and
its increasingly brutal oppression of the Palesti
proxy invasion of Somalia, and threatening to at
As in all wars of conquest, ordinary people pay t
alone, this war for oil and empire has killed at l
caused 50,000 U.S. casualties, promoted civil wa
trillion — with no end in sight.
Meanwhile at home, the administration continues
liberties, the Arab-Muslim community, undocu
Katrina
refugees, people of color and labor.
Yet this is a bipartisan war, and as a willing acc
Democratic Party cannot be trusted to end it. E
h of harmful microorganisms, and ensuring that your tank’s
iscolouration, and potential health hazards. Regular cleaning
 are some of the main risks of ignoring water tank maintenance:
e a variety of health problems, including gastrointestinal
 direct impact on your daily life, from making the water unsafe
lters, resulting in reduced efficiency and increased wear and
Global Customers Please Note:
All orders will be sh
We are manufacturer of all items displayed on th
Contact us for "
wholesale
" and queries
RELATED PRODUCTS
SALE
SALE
---
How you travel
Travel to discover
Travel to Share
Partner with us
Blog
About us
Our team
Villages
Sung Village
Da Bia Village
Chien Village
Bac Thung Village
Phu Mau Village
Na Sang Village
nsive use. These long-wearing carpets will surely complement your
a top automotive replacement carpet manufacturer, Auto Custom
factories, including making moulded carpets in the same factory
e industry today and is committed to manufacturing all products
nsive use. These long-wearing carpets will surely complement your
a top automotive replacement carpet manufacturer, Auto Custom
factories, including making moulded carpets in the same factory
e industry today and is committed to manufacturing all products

• **Exercise directions**: Copy out the lines above with "tank" in them.

• **Output of the exercise**:
h of harmful microorganisms, and ensuring that your tank’s
 are some of the main risks of ignoring water tank maintenance:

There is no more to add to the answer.